This section focuses on the *variability in treatment effects* or \(Var[\tau_i]\). I will begin with a discussion on how to detect heterogeneous treatment effects. Mainly, we either place bounds on \(Var[\tau_i]\), or do a hypothesis test (\(\widehat{Var[Y_i(1)]} = \widehat{Var[Y_i(0)]}\)) under the constant effects assumption. After this, I will show some regression-based strategies to model heterogeneity: first when there is interaction between treatment and covariates; and then between treatments.

**Intuition:** We can never point-estimate \(Var[\tau_i]\) because \(Cov[Y_i(1),Y_i(0)]\) is never known. However, we can place bounds on this quantity by estimating the minimum and maximum covariance between treated and untreated potential outcomes.

To see this, note that:

\(Var[\tau_i] = Var[Y_i(1) - Y_i(0)] = Var[Y_i(1)] + Var[Y_i(0)] - 2\cdot Cov[Y_i(1),Y_i(0)]\)
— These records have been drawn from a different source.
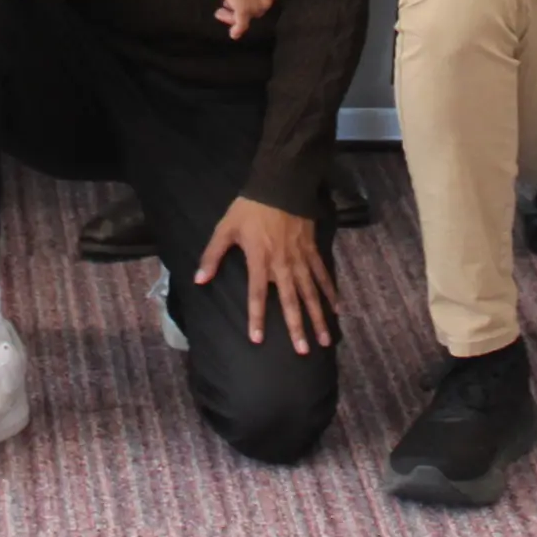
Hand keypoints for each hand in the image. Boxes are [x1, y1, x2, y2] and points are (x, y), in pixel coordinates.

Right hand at [167, 0, 276, 37]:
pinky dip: (239, 25)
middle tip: (228, 14)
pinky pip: (242, 10)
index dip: (256, 6)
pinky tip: (227, 25)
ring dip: (240, 20)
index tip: (237, 9)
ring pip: (254, 8)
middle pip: (264, 2)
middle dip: (249, 15)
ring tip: (221, 14)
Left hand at [196, 196, 337, 353]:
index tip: (258, 339)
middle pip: (291, 301)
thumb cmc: (250, 208)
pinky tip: (337, 309)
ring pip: (311, 293)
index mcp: (260, 260)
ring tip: (325, 339)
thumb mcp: (225, 228)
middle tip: (304, 351)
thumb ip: (212, 255)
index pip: (257, 295)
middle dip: (297, 327)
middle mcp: (282, 265)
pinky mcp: (312, 251)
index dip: (257, 317)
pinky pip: (323, 275)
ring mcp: (300, 259)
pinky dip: (330, 292)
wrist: (280, 185)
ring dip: (318, 317)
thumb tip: (199, 280)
We can use the observations in the treatment group to get \(\widehat{Var[Y_i(1)]}\); and similarly use the control group units to get \(\widehat{Var[Y_i(0)]}\). This leaves the covariance term:

- \(\widehat{Cov[Y_i(1),Y_i(0)]}\) is largest if we pair the smallest \(Y_i(1)\) values with the smallest \(Y_i(0)\) values, and the largest \(Y_i(1)\) values with the largest \(Y_i(0)\) values. Assuming there are equal number of observations in treatment in control group, this means estimating the covariance between outcomes, when they are both arranged in ascending order. Call this \(\widehat{Cov_{max}[Y_i(1),Y_i(0)]}\)